Document text>
◇ ◇ ◇

Feds to suspend COVID vaccine mandates for domestic, outbound travellers

The federal government is reportedly dropping all vaccine requirements for planes and trains. The announcement is expected to come Tuesday. Carl Hanstke with the latest.

By Michael Ranger and Patricia D'Cunha

Unvaccinated Canadians will soon have more travel options as the federal government looks to take another step toward reducing airport congestion.

Transport Minister Omar Alghabra announced Tuesday that Canada would be suspending the COVID-19 vaccine mandates for domestic travel on planes and trains, as well as outbound international travellers. The mask mandate for travellers will remain in place.

“Masks are an effective way of reducing transmission, especially in areas with restricted space such as onboard planes, trains or cruise ships,” Alghabra said.

The changes come amid long lineups due to staffing shortages at airports in Canada, with many travellers expressing their frustrations with the delays in recent months as travel rebounds following a pandemic hiatus.

However, Intergovernmental Affairs Minister Dominic LeBlanc said the decision to drop the mandate was not based on the situation at airports but rather, “based on science.”

Health Minister Jean-Yves Duclos said they are making this change now because the context of the pandemic has changed since its arrival in 2020.

“We now benefit from better levels of immunity from both vaccination and infection, the wider availability of anti-viral drugs and/or decreasing hospitalization rates,” he said.

The suspension of the vaccine mandates will take effect on June 20. However, mandatory vaccination will still apply to cruise ships and foreign nationals entering Canada.

The federal government said quarantine and testing requirements would remain in effect for unvaccinated Canadians returning to Canada. Travellers will also be required to fill out the health questionnaire via the ArriveCan app upon arrival.

LeBlanc cautioned that the government might “bring back” the mandates if the situation with the virus changes.

The requirement for passengers leaving Canadian airports and those wanting to travel domestically on a train or plane to show proof of vaccination has been in effect since Oct. 30, 2021. There are approximately five million unvaccinated Canadians.

The Canadian government is also lifting COVID-19 vaccine mandates for federally regulated workers, including those in public service, the RCMP, as well as transport workers, including truckers. Crown corporations and other agencies will also be asked to drop their mandates.

Read more:

Feds hope lifting mandates will ease airport delays

The lifting of vaccination requirements for federally regulated workers will allow airline and airport employees on unpaid leave to return to the job.

“Removing vaccination requirements for domestic and outbound travel is a step in the right direction. While vaccination rates have been high throughout the Toronto Pearson worker community during the pandemic, there are hundreds of workers across the Pearson ecosystem who are sitting on the sidelines due to this policy,” the Greater Toronto Airports Authority said in a statement.

◇ ◇ ◇

Data extract>
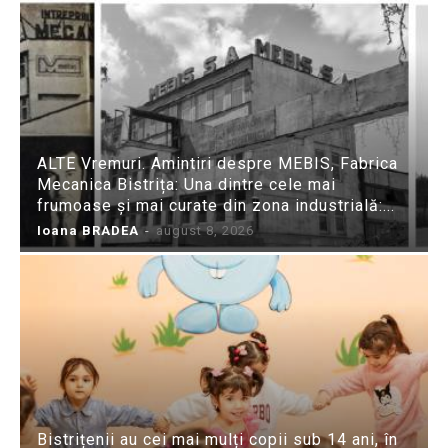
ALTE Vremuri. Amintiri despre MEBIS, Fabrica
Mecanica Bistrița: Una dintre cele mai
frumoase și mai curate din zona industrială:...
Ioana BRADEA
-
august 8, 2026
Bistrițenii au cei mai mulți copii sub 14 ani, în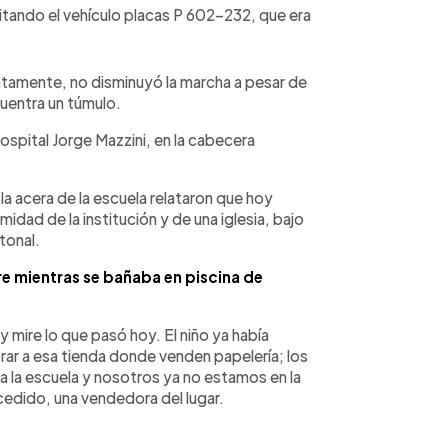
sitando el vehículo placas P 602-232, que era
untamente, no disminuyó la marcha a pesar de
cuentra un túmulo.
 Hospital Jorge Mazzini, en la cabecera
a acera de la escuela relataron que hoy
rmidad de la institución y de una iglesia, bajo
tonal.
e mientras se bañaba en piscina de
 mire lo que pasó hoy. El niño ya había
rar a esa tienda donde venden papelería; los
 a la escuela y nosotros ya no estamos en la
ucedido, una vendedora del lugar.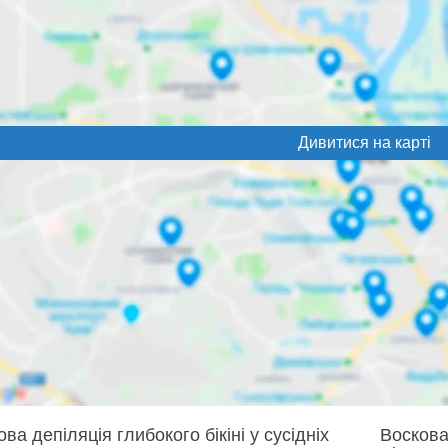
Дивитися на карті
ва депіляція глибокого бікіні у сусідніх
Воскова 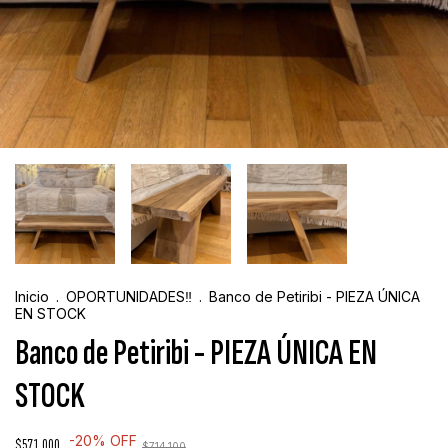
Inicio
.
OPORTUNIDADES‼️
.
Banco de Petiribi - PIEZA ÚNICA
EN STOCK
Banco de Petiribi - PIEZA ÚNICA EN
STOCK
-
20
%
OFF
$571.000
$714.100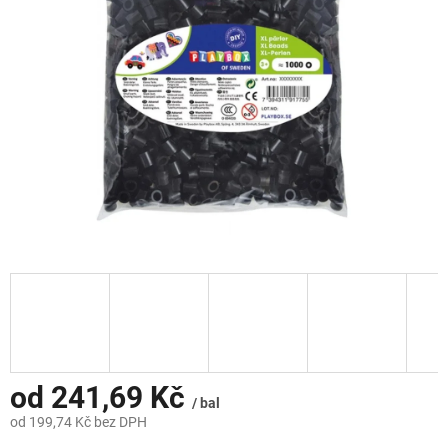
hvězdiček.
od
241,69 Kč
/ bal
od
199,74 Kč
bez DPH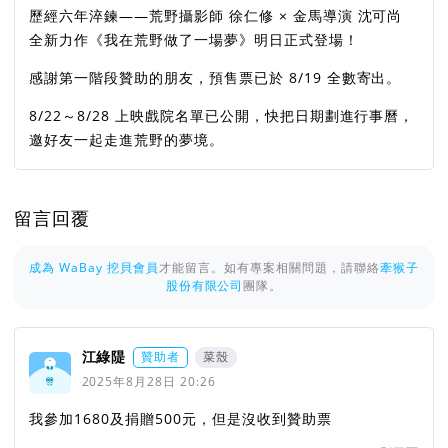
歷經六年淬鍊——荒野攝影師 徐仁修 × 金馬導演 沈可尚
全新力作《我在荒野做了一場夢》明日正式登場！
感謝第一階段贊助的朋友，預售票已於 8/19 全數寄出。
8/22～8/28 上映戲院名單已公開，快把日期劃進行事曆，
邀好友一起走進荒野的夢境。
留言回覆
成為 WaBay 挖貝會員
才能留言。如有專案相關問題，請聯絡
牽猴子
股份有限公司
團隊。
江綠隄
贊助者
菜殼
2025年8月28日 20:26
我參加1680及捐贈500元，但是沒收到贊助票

◇ ◇ ◇

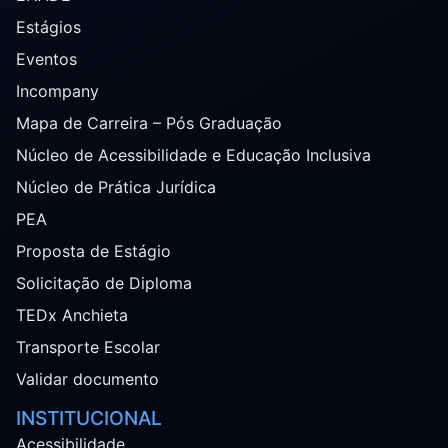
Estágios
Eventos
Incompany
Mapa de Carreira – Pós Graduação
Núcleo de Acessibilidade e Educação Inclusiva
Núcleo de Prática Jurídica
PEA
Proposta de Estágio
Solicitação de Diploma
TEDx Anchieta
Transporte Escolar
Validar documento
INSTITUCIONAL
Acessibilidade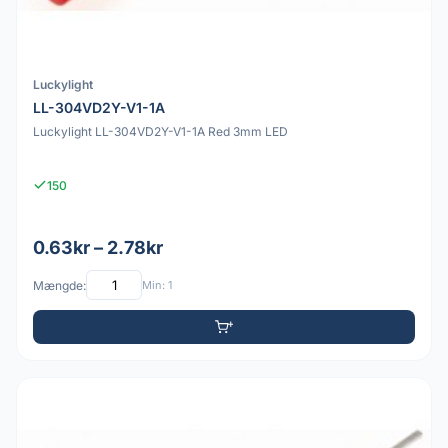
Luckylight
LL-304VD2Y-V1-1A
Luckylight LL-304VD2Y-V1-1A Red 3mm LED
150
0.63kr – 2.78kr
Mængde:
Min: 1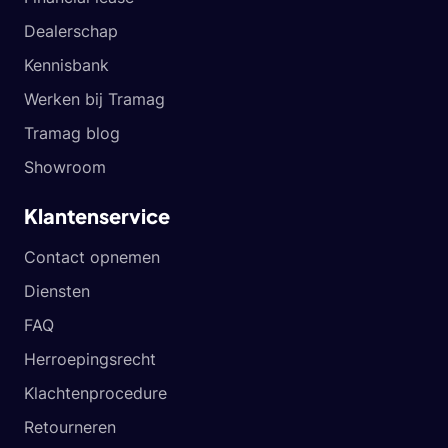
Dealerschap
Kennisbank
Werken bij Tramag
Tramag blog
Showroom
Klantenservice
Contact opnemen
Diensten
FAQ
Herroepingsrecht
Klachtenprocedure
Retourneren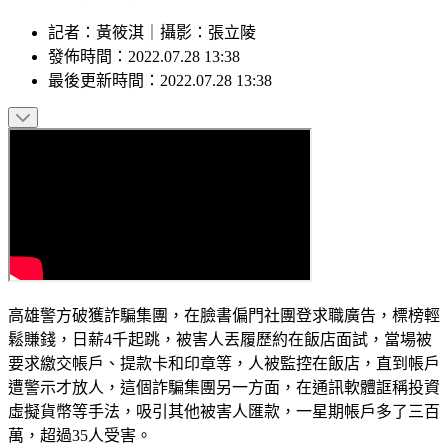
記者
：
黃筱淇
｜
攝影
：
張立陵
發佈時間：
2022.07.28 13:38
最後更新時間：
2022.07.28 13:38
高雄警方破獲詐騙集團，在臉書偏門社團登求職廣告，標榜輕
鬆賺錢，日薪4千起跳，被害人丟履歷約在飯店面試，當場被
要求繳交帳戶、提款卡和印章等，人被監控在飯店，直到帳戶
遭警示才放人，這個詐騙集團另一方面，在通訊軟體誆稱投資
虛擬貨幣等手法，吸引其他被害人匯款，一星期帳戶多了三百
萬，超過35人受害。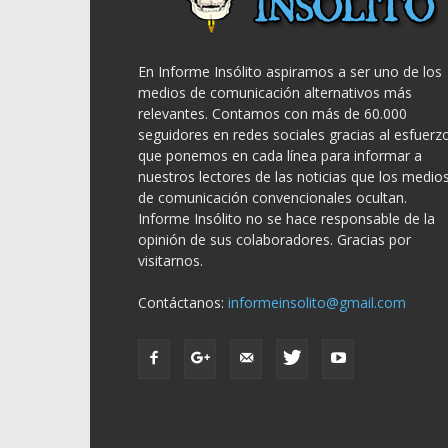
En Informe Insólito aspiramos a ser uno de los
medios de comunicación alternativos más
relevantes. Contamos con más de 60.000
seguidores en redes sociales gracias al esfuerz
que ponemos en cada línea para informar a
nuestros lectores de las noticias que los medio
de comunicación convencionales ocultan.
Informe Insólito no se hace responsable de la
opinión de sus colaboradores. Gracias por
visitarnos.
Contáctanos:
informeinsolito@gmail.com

◇ ◇ ◇

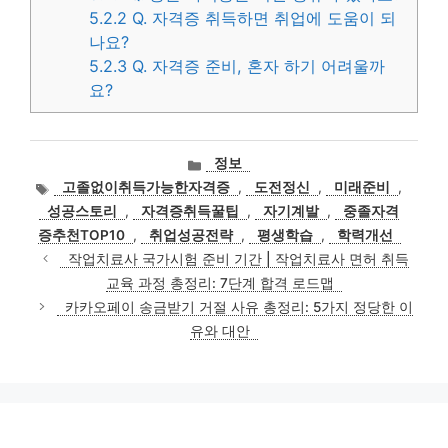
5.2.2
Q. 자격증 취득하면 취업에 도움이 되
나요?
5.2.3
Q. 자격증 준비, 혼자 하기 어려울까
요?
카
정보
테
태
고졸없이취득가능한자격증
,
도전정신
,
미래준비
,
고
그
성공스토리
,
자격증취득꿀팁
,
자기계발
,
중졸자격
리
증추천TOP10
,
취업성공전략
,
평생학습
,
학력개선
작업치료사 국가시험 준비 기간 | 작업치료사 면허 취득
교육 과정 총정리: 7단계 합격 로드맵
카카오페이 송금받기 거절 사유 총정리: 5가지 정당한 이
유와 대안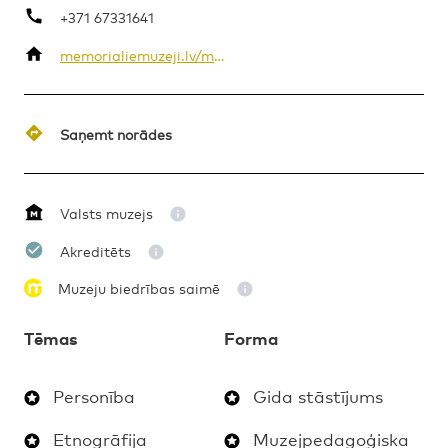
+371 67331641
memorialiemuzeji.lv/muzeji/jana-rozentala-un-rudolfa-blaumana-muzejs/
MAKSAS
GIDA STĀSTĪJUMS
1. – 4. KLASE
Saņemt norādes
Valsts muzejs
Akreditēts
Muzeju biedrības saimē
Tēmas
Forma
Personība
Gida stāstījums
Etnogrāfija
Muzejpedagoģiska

◇ ◇ ◇

Task directions>
In the article on suspending travel vaccine mandates, rewrite the stretch from "The federal government said" through "the virus changes.", substituting "unvaccinated travellers" for "unvaccinated Canadians".

Exercise answer>
The federal government said quarantine and testing requirements would remain in effect for unvaccinated travellers returning to Canada. Travellers will also be required to fill out the health questionnaire via the ArriveCan app upon arrival.

LeBlanc cautioned that the government might “bring back” the mandates if the situation with the virus changes.